PRCH works to identify and transform systemic barriers that limit opportunity. Through research, workforce development, technical assistance, and policy engagement, we promote strategies that address social determinants of health and expand pathways to stability, economic mobility, and self-determination. Our goal is not only improved services, but more just and responsive systems.

Faith-Based and Culturally Grounded Approaches

Recovery is deeply shaped by culture, identity, faith, and community traditions. We honor the diverse ways individuals and communities define healing, resilience, and meaning.

PRCH collaborates with faith-based organizations, cultural leaders, and community-defined networks to ensure that research, programs, and workforce development reflect the histories, values, and strengths of the communities they serve. We approach this work with humility and partnership, recognizing that sustainable systems change must be culturally grounded and community-defined.

Community-Based Participatory and Community-Engaged Research

Research and practice are strongest when conducted with communities, not merely about them. At PRCH, community-based participatory research (CBPR) and community-engaged research and practice (CEnR) guide how we design studies, develop programs, train leaders, and inform policy.

Our approach emphasizes authentic community connection, shared decision-making, co-design, and co-production. People directly affected by the issues we address are partners throughout the entire process—from identifying priorities and shaping research questions to interpreting findings and implementing solutions. Engagement is not a single phase of a project; it is foundational to how we work.

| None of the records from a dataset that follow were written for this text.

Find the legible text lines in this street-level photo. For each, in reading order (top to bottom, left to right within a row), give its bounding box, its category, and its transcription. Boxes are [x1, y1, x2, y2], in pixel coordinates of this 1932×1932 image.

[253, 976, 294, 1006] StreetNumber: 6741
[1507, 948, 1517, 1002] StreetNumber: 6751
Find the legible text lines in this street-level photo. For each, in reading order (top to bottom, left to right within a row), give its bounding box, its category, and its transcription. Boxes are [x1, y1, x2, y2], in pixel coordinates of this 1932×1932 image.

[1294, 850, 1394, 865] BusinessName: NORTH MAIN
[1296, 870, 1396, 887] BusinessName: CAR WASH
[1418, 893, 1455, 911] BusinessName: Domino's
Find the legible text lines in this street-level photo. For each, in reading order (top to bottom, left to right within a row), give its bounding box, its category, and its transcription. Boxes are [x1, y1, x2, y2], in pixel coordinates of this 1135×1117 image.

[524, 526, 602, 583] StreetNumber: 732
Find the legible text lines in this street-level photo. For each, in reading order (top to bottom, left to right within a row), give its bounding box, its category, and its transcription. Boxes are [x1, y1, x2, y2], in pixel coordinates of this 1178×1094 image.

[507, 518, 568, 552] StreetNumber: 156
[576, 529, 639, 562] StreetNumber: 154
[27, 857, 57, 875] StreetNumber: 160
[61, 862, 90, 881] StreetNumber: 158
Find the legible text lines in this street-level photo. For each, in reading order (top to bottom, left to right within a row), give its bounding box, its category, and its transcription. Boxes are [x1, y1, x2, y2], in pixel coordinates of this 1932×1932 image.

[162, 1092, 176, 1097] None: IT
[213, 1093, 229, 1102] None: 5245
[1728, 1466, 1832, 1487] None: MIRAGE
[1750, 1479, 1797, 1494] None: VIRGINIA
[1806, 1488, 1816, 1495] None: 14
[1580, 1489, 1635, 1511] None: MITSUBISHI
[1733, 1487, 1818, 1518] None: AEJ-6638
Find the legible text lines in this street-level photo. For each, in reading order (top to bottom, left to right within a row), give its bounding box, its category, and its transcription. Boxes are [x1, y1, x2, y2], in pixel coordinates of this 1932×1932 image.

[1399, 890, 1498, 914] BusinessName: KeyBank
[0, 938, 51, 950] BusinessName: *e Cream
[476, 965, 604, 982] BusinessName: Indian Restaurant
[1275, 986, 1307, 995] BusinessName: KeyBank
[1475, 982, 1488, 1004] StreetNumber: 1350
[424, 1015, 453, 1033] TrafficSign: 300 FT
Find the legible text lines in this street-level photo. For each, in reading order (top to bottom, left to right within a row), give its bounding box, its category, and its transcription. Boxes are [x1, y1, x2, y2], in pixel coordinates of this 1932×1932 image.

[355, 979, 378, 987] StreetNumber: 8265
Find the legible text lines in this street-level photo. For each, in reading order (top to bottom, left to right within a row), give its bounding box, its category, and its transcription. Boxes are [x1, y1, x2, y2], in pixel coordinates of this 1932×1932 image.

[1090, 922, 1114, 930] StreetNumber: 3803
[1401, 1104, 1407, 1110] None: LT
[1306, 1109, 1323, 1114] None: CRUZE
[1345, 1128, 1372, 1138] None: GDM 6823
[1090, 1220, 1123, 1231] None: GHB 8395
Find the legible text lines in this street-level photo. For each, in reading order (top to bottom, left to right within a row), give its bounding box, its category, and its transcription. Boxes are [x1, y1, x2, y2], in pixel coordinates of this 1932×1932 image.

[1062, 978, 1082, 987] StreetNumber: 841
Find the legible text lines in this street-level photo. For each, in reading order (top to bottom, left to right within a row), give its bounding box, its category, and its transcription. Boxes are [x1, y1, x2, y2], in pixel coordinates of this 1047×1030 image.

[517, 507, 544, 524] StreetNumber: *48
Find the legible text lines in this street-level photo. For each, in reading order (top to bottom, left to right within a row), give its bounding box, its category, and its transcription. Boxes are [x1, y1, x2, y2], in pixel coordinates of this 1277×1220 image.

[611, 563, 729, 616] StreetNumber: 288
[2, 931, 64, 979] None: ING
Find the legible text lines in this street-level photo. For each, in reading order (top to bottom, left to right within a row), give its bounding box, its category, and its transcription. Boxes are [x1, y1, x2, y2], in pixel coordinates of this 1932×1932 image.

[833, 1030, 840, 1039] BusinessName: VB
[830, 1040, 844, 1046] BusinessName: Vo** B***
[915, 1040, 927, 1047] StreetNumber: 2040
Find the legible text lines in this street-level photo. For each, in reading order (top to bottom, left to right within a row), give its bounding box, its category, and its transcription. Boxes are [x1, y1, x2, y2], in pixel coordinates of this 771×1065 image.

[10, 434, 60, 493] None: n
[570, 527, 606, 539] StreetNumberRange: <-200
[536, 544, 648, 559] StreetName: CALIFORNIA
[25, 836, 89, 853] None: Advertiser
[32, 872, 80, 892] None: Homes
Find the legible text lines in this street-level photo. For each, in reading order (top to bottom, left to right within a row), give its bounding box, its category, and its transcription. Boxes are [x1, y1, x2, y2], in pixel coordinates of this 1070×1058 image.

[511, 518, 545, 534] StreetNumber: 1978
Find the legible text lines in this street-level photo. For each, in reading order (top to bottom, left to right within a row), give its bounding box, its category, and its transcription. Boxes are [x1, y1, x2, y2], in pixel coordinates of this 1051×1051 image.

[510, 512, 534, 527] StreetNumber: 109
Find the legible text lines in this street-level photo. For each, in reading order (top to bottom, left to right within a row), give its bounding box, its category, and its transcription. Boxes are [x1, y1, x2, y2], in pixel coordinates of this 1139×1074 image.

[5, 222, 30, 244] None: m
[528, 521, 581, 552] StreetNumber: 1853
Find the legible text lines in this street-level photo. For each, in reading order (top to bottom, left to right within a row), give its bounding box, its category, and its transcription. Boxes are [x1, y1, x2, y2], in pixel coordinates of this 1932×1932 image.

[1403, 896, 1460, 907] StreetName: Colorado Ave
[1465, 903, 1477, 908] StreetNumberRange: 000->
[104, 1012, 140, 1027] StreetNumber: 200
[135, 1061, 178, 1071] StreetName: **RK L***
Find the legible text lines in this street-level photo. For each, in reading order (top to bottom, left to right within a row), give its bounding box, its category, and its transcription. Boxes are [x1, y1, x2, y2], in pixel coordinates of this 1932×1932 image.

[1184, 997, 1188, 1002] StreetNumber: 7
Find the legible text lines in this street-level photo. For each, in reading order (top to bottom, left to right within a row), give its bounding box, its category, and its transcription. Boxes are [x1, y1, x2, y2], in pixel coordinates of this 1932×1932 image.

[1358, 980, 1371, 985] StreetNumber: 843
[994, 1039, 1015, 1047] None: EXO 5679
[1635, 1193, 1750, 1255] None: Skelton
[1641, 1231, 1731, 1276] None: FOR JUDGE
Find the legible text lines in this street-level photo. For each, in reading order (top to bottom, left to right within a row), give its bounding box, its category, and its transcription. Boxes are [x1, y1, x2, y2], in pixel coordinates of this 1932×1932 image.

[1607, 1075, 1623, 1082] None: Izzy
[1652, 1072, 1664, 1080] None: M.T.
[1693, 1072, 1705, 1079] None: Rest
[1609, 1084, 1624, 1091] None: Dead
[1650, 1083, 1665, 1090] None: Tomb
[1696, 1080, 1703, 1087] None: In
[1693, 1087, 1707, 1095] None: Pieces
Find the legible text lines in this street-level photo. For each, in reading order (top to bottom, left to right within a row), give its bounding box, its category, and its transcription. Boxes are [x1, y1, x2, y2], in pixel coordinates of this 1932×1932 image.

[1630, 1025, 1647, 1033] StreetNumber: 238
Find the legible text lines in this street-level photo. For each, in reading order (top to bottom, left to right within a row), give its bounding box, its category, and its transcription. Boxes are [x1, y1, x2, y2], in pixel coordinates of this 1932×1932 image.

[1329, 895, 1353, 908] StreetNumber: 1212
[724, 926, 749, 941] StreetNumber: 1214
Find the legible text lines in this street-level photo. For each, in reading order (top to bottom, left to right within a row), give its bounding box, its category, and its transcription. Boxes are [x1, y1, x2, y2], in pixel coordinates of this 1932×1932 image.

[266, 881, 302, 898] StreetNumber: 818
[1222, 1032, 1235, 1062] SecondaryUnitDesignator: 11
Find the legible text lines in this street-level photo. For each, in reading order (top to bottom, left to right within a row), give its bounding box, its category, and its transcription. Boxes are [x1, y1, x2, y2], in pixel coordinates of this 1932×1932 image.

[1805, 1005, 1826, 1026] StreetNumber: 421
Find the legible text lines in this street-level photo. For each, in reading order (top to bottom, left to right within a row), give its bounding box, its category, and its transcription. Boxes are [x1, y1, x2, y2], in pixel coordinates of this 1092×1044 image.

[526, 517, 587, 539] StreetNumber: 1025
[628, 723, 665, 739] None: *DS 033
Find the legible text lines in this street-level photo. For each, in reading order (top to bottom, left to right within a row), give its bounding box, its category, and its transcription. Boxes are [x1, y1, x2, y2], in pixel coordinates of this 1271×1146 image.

Community-engaged research and practice extend beyond formal studies to include workforce development, peer support training, technical assistance, leadership academies, and policy consultation. By grounding our work in long-term relationships and shared accountability, we ensure that our efforts are relevant, rigorous, actionable, and responsive to community-defined priorities.

Co-production strengthens trust, improves scientific integrity, and increases the likelihood that research and practice lead to sustainable systems transformation. At PRCH, community partnership is not an add-on—it is central to all that we do.

Moving Forward

Together, these principles guide PRCH’s commitment to advancing recovery, strengthening citizenship, elevating lived expertise, and transforming behavioral health systems through rigorous research, community partnership, and leadership development.